Pesquisadores da Unifesp identificam proteína capaz de “religar” a autodestruição de células cancerosas

Um estudo conduzido na Universidade Federal de São Paulo (Unifesp) aponta uma nova possibilidade no combate ao câncer: bloquear uma proteína chamada sindecam-4 (SDC4), presente na superfície das células, parece ser capaz de restaurar um mecanismo natural de autodestruição que as células tumorais mais agressivas aprendem a desativar para sobreviver e se espalhar pelo corpo. A pesquisa, liderada pela professora Carla Cristina Lopes, do Departamento de Ciências Biológicas da Unifesp, foi publicada em março na revista científica Cytotechnology.

O que é a “morte por falta de casa” — e por que o câncer a burla

Para formar os tecidos do organismo, as células precisam permanecer ancoradas umas às outras e à matriz extracelular, uma espécie de arcabouço que preenche o espaço entre elas.

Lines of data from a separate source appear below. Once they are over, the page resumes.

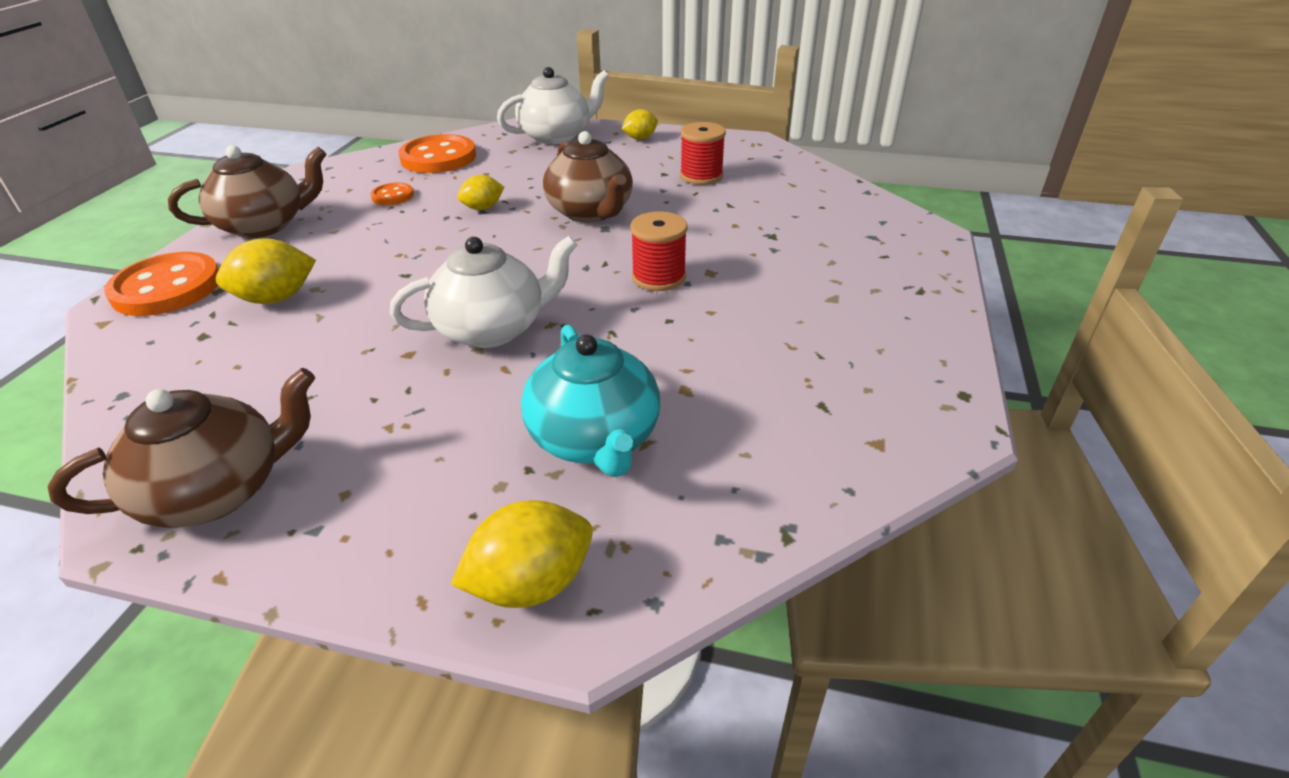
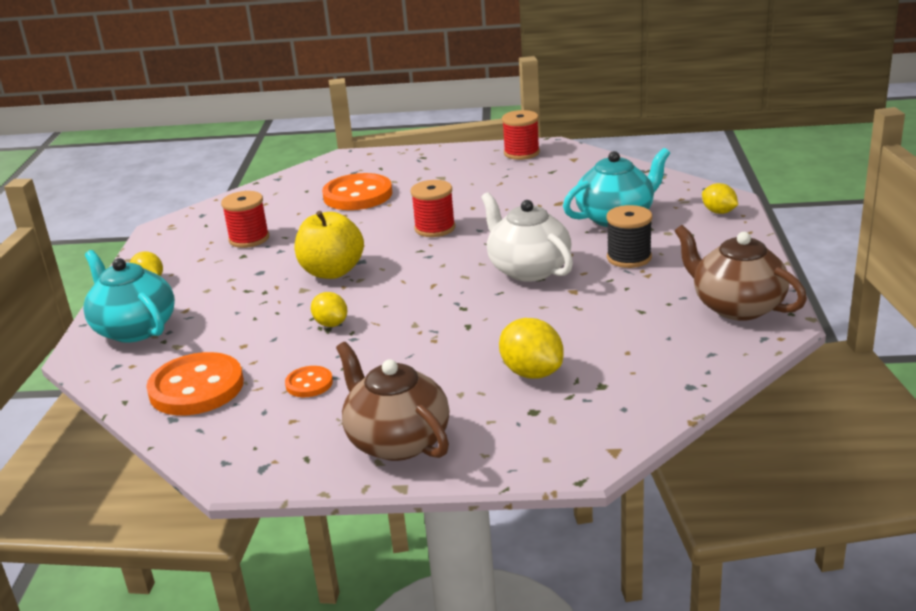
camera: 100 degrees left, 10 degrees down
orange button [104,252,219,316] -> orange button moved to [322,173,392,210]
yellow lemon [451,500,593,608] -> yellow lemon [702,183,738,214], size x0.64
white teapot [497,67,609,144] -> turquoise teapot [83,250,175,343]
brown teapot [543,131,633,223] -> yellow apple [295,211,364,279]
none -> red spool [502,110,540,160]
none -> black spool [606,205,652,268]

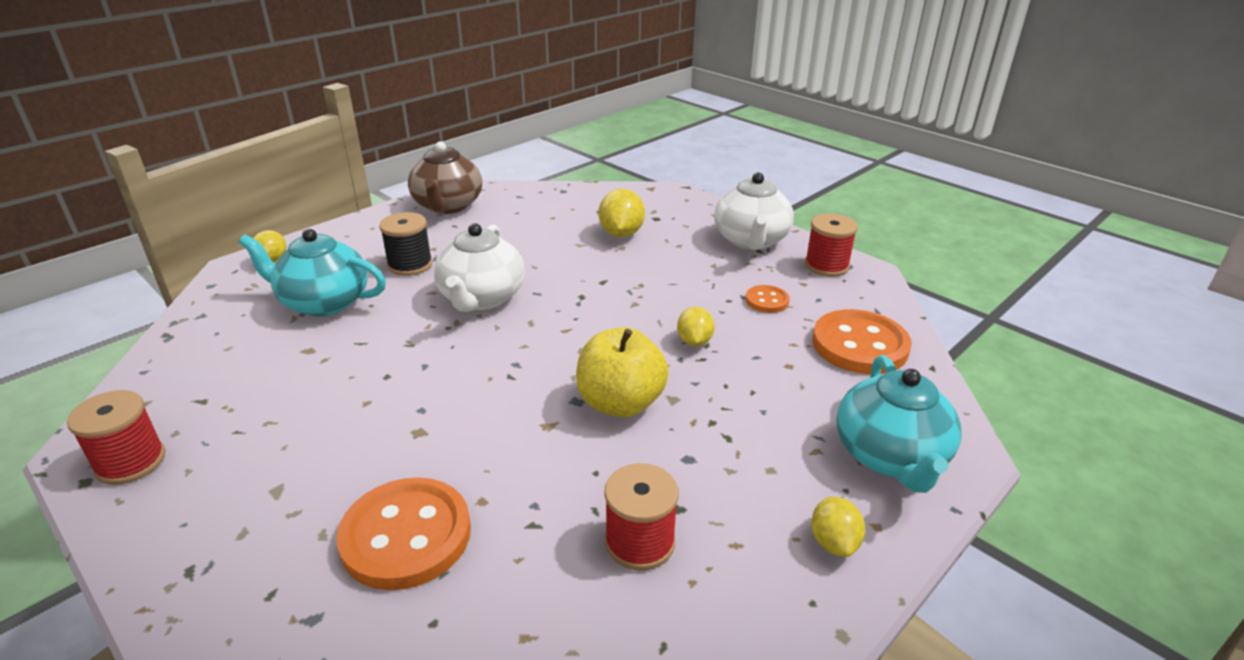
camera: 140 degrees left, 5 degrees up
brown teapot [336,342,449,461] -> white teapot [714,172,794,250]
red spool [411,180,455,237] -> red spool moved to [805,214,858,277]

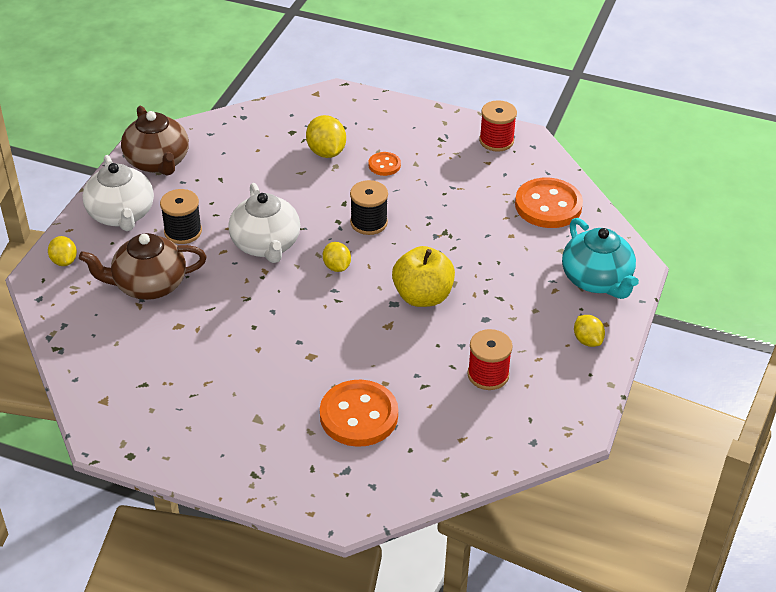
camera: 25 degrees left, 10 degrees up
red spool [67,390,166,485] -> none
turquoise teapot [239,229,386,317] -> brown teapot [79,233,207,300]
yellow lemon [677,307,715,346] -> yellow lemon moved to [323,242,351,272]
white teapot [714,172,794,250] -> white teapot moved to [82,155,154,231]
orange button [746,285,790,313] -> orange button moved to [369,152,401,176]
none -> black spool [350,180,388,235]

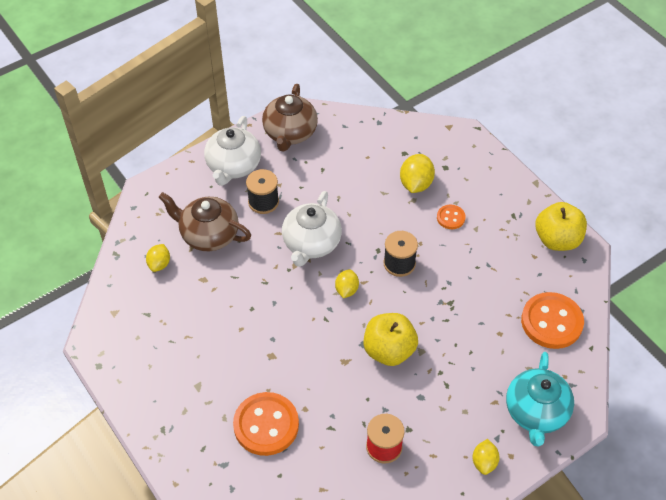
camera: 35 degrees right, 10 degrees up
yellow lemon [48,236,77,266] -> yellow lemon moved to [146,244,170,272]
red spool [479,100,517,152] -> yellow apple [535,202,587,251]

Quando uma célula normal se desprende desse ambiente, ela aciona um mecanismo de autodestruição batizado de anoikis — termo de origem grega que remete à ideia de “morte por falta de casa”. É essa trava biológica que, em condições saudáveis, impede que células soltas se espalhem pelo corpo e colonizem outros órgãos.

Em tumores mais agressivos, porém, esse sistema de proteção é justamente o que falha: algumas células cancerosas desenvolvem resistência à anoikis, o que lhes permite sobreviver soltas na corrente sanguínea e formar metástases em órgãos distantes do tumor original.

Como os cientistas chegaram à SDC4

Para investigar o mecanismo, a equipe usou células de vasos sanguíneos de coelhos, forçando-as a permanecer soltas em meio de cultura, sem qualquer superfície para se fixar. Como esperado, a grande maioria das células não resistiu — mas um grupo pequeno, inferior a 5% do total, sobreviveu à ausência de ancoragem. Essas sobreviventes se tornaram mais agressivas e passaram a produzir a proteína SDC4 em quantidades muito acima do normal, um padrão que já vinha sendo associado ao avanço de tumores em pesquisas anteriores.

Para testar se a proteína era mesmo a responsável por essa sobrevivência anômala, os pesquisadores usaram engenharia genética para silenciar o gene da SDC4 nessas células. O resultado confirmou a hipótese: sem a proteína, as células perderam o comportamento maligno e voltaram a depender da ancoragem física para se manterem vivas — ou seja, o silenciamento da SDC4 restaurou a vulnerabilidade original à anoikis.

Segundo Lopes, a estratégia de silenciar essa molécula tem potencial para impedir a proliferação de células cancerosas. A pesquisadora explica que o mecanismo funciona também no nível bioquímico interno da célula: ao desligar a produção de SDC4, a equipe observou aumento na produção da proteína p27, um inibidor natural do ciclo de divisão celular, além de um reequilíbrio na produção de ciclinas e CDKs — moléculas que regulam o ritmo da multiplicação celular. Na prática, o bloqueio da SDC4 age como um freio duplo: interrompe a divisão descontrolada das células e devolve a elas a capacidade de “morrer” quando deveriam.

Uma pesquisa promissora, mas ainda em estágio inicial

Vale o alerta que a própria equipe faz questão de reforçar: os experimentos, até aqui, foram conduzidos em células endoteliais de coelhos — não em células tumorais humanas. Os resultados ainda precisam ser replicados em modelos humanos, incluindo células de tumores reais, antes que a descoberta possa avançar para qualquer aplicação clínica. Ainda assim, o achado já abre uma nova frente promissora tanto como possível alvo terapêutico quanto como marcador diagnóstico para monitorar a progressão de diferentes tipos de câncer.

A mesma equipe já avança para uma nova etapa de investigação: testar se o canabidiol (CBD), composto não psicoativo derivado da cannabis, é capaz de modular a expressão da SDC4 e reproduzir esse efeito de reversão do comportamento maligno das células — uma linha de pesquisa que, segundo os próprios cientistas, também está em fase bastante preliminar.

A pesquisa contou com apoio da FAPESP, no âmbito do mestrado de Bianca Zaia F. Ferreira, além de financiamento do CNPq, da Capes e da Finep.